The Golden Rule of Christmas

I’ve learned that people will forget what you said, people will forget what you did, but people will never forget how you made them feel.  Maya Angelou.

A new year begins.

There is a wonderful book by Anne Tyler, Dinner at the Homesick Restaurant, and that title describes how I often feel when Christmas comes round each year. Having been imprinted on a cold, snowy Christmas for years as a child, I have now, for many, many years  been living in a climate where Christmas is usually sweltering hot and somehow it still never does feel quite ‘right’.  For me, along with the current joys, this time of year is also always a time of unexplained ‘homesickness’ of Christmases past.

This Christmas was special with a new baby and a toddler to share the joys of our family’s Christmas and it is comforting to know that I am now contributing to the future memories of these little people …and how important it is in making good lifetime memories of love and happiness of how Christmas is supposed to ‘feel’, just as I experienced with my family all those years ago when I was a toddler having my first Christmases.

It seems to be popular nowadays for people to denounce religion and wear their atheism as some sort of badge of courage or perhaps, identity. Meanwhile, Time Magazine has declared Pope Francis as the Person of the Year in its annual feature issue for the closing of 2013.

And Christmas, too, seems to have a life outside religion with these declared atheists joining in Christmas cheer, Christmas holidays and Christmas gift giving. So far, Christianity is holding its own against the political correctness that tries to remove Christmas cheer from our classrooms and streetscapes in some sort of misguided attempt to sacrifice a country’s religious customs for fear they will ostracize non-Christians.

We went to the children’s Christmas Eve service of our local church. It was a lovely hour of children re-telling the Christmas story with humour and good will, and the church was packed with people and families of all ages, and all colours in a welcoming environment of Christian song, prayer and fellowship. It felt good to be there. It’s hard to explain but there is a ‘niceness’ to that experience. I felt sorry for the many little children in today’s society who won’t get a chance to experience a church service because their parents will never take them.

At the end of the day, religion is not about hellfire and brimstone, or about insisting that religious parables must take precedence over scientific fact. Religion is more about teaching the ethic of reciprocity, the golden rule that we should treat others as we would like them to treat us.

My daily newspaper today had a disturbing story about the rising statistics of primary school aged children now involved in crime in our State, from graffiti to theft, arson, home invasions, even a murder. The worrying statistics are being blamed by poor parenting, violent video games and children growing up ‘too fast’ with adult concepts.

There seems to be an anger, an unrest, and a spitefulness across much of our society and I think the golden rule goes a long way towards addressing this dilemma. We need to give kids (and adults, too) the skills to get outside of their own heads and understand the feelings of other people so that they can understand and relate to the consequences of their actions.

In my community we have pathways and roads that have to be simultaneously shared by pedestrians, cyclists and cars.
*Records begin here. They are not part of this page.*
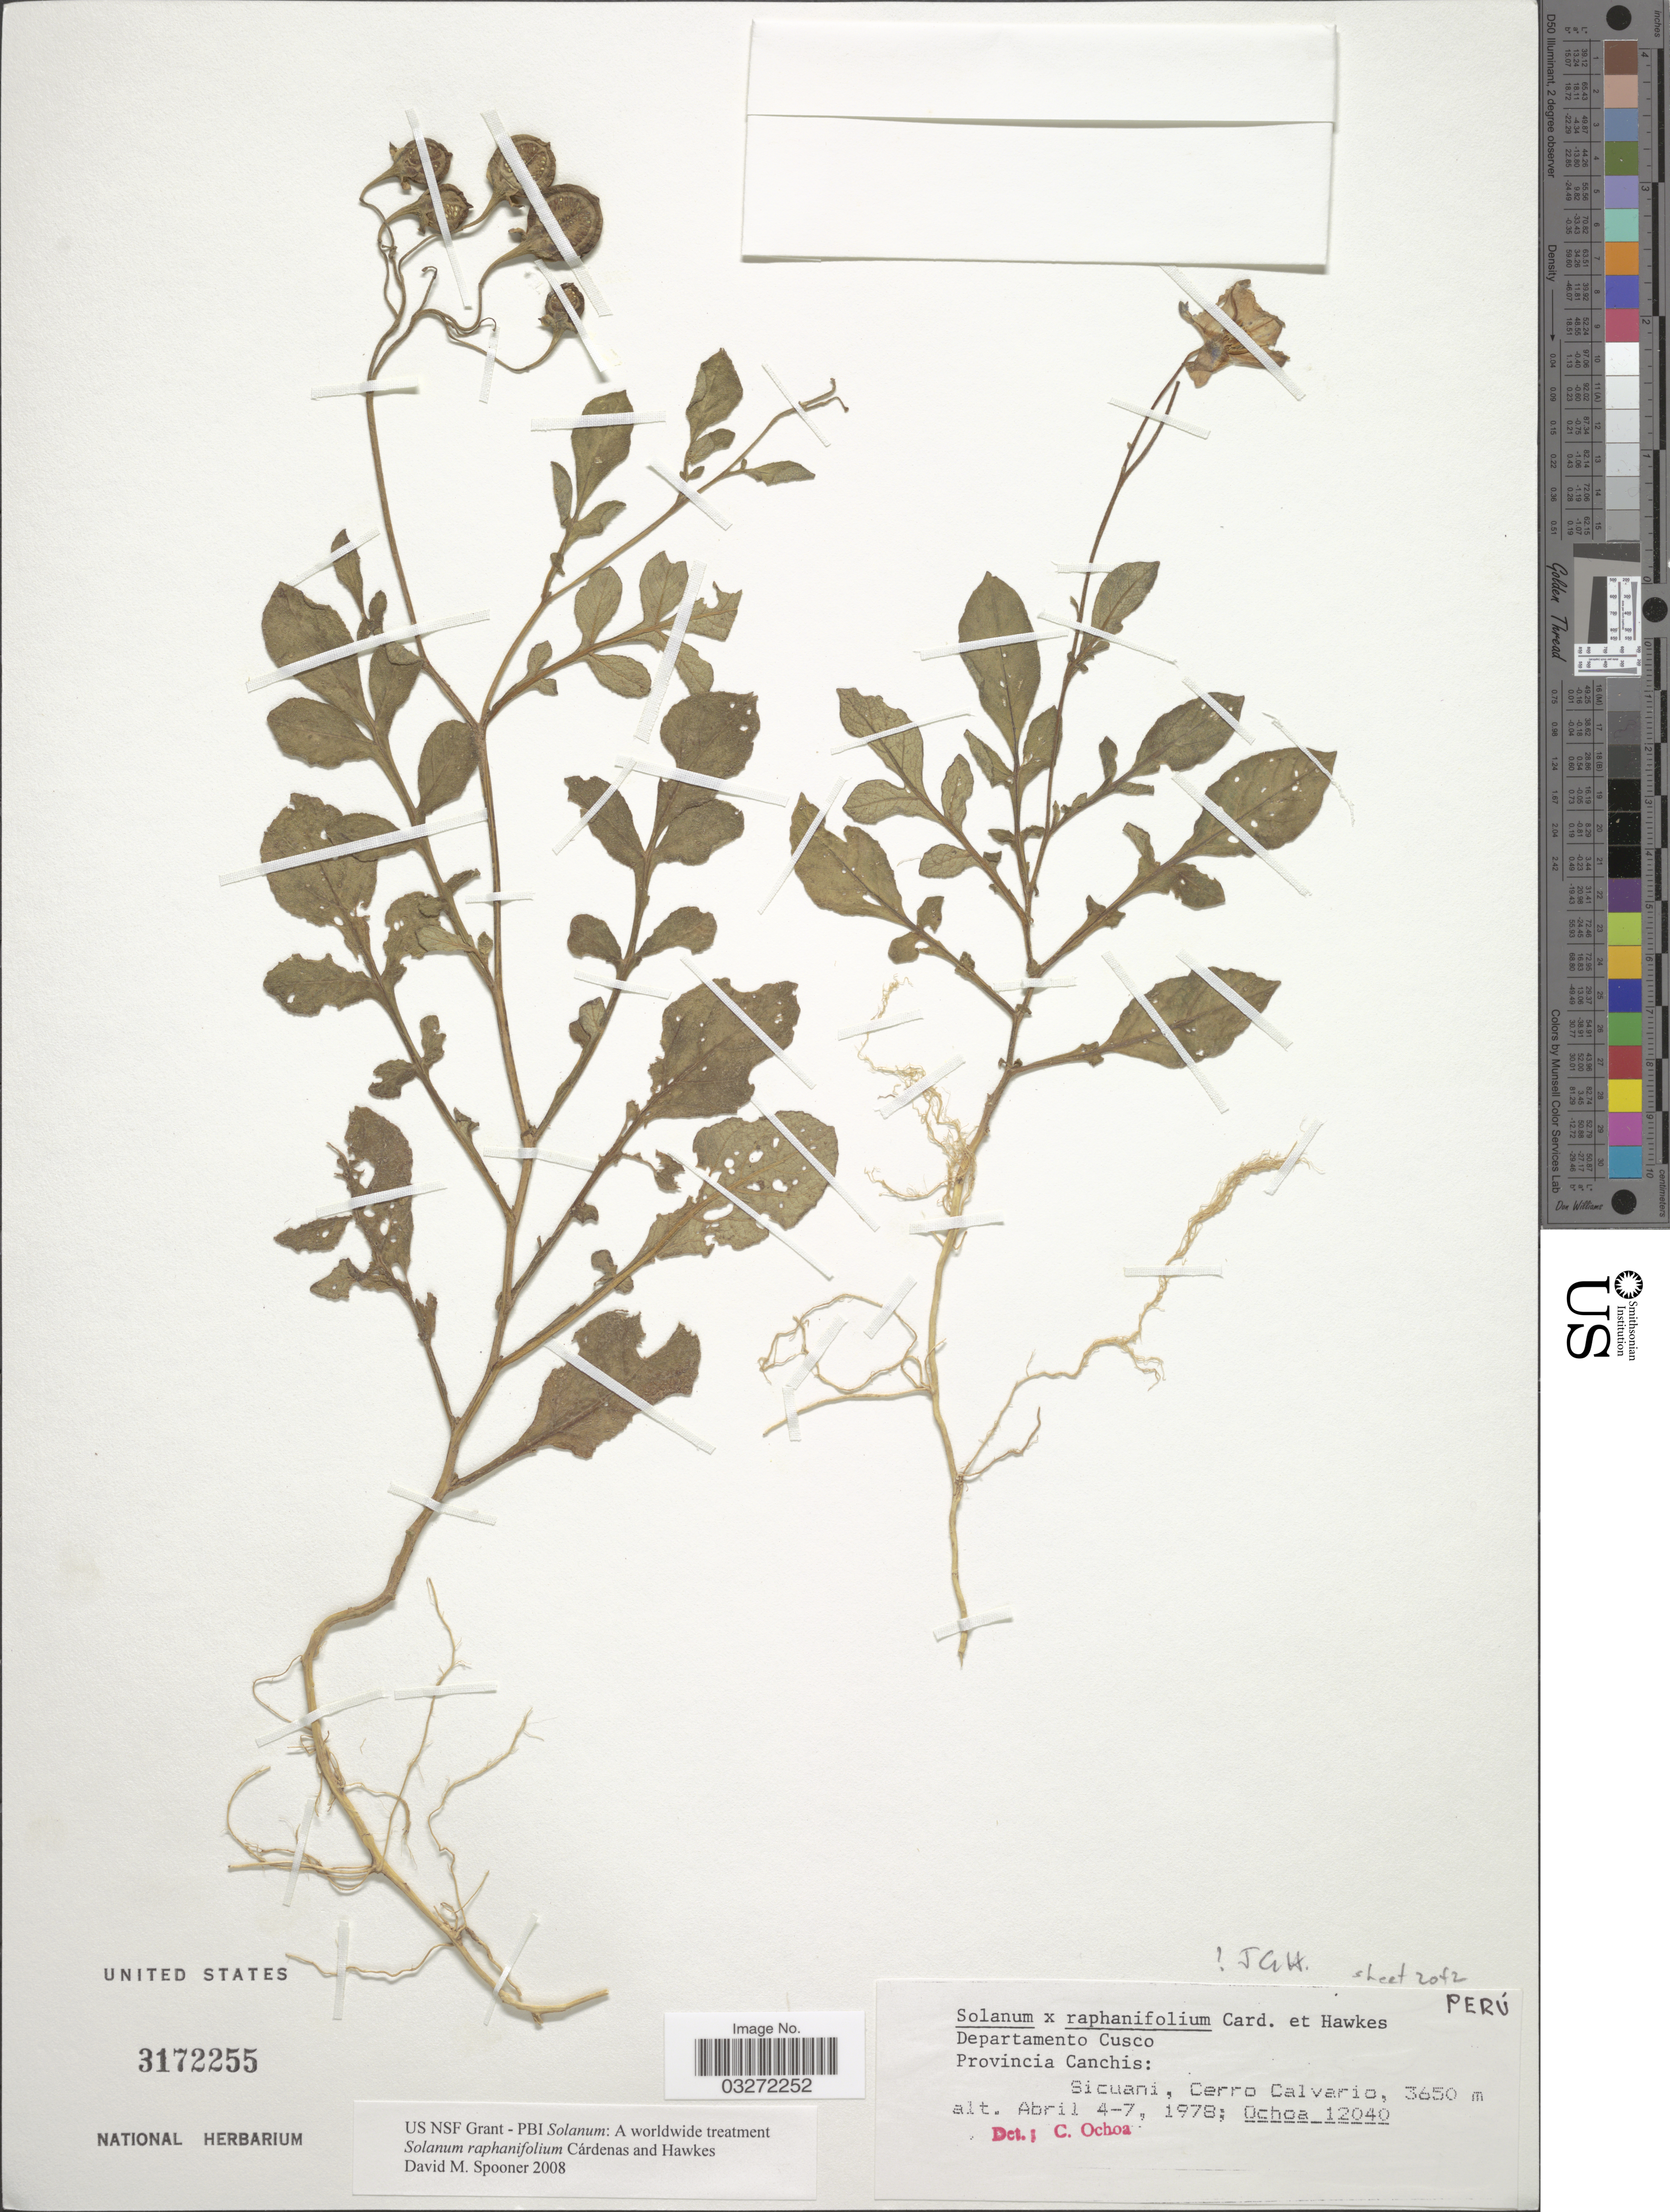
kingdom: Plantae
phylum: Tracheophyta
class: Magnoliopsida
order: Solanales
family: Solanaceae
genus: Solanum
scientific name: Solanum raphanifolium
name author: Cárdenas & Hawkes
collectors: -. Ochoa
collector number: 12040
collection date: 1978-04-04/1978-04-07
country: Peru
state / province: Cusco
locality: Departamento Cusco. Provincia Canchis: Sicuani, Cerro Calvario.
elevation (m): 3650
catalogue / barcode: US 3172255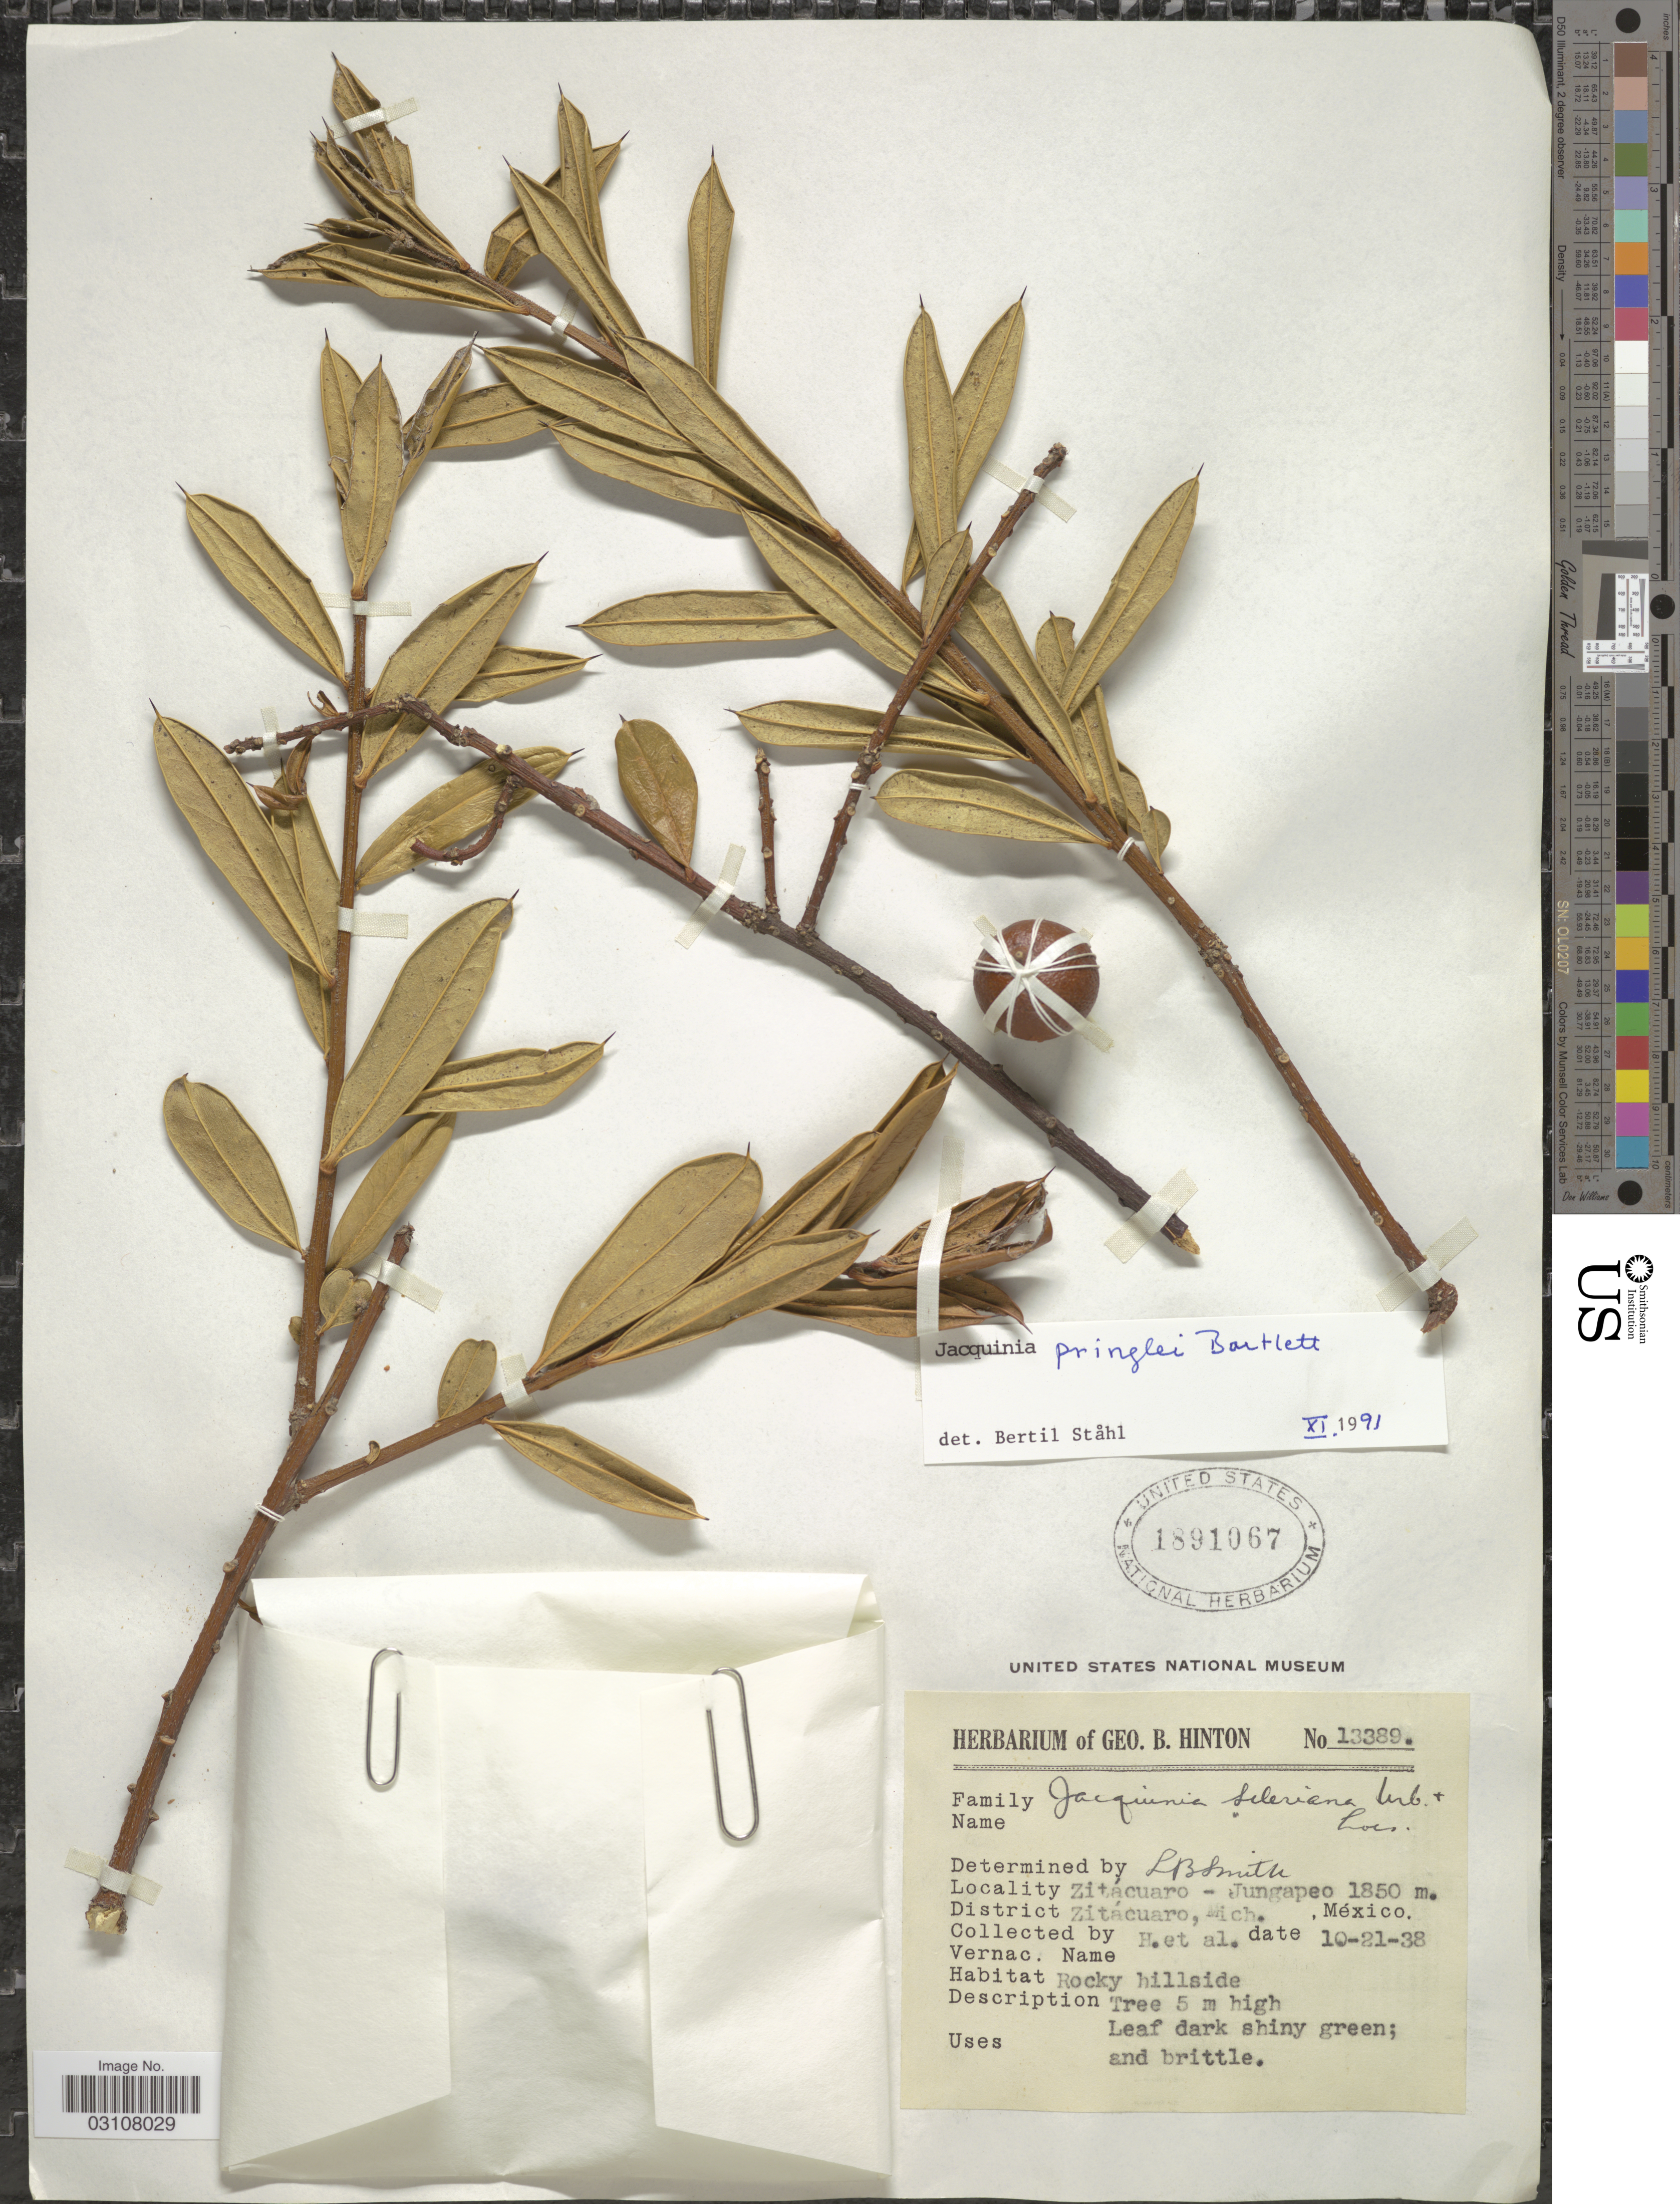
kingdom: Plantae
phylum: Tracheophyta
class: Magnoliopsida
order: Ericales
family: Primulaceae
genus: Jacquinia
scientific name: Jacquinia pringlei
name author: Bartlett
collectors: G. B. Hinton & et al.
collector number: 13389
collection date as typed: Transcribed d/m/y: 21/10/38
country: Mexico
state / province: Michoacán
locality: Zitacuaro - Jungapeo. District Zitácuaro.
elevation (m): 1850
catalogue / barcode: US 1891067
If all these groups approach their journey with the golden rule in mind, I suspect we would not have the element of selfish rudeness and recklessness that sometimes occurs.

In my community we have wonderful playgrounds for children to enjoy. One day I had to go to three different playgrounds to avoid ignorant dog owners exercising their dogs  and ignoring the signs which declare their pets should be on a lead at all times. If these people were familiar with the golden rule they would instantly appreciate that their pet should be on a lead with small children present at a playground.

It’s now a new year and it holds a wealth of promise for us all.

Let’s be grateful that our hearts can hold love, let’s try to listen and learn more than we ‘tell’, let’s be good parents, grandparents and friends, and let’s always do unto others as we would have them do unto ourselves in the cathedral of our being.

As the piece of string gets shorter as we travel life’s many roads, let’s move away from those self-centred people who are only about themselves, focussed only on their own achievements and needs, and instead find the many kind, truthful, and thoughtful people who are driven by ideas, creativity , helping  and sharing with others.

Let’s identify the ‘good people’ in our lives and then try and help our little people create the qualities those good people have.

Oh would some power the gift to give us, to see ourselves as others see us.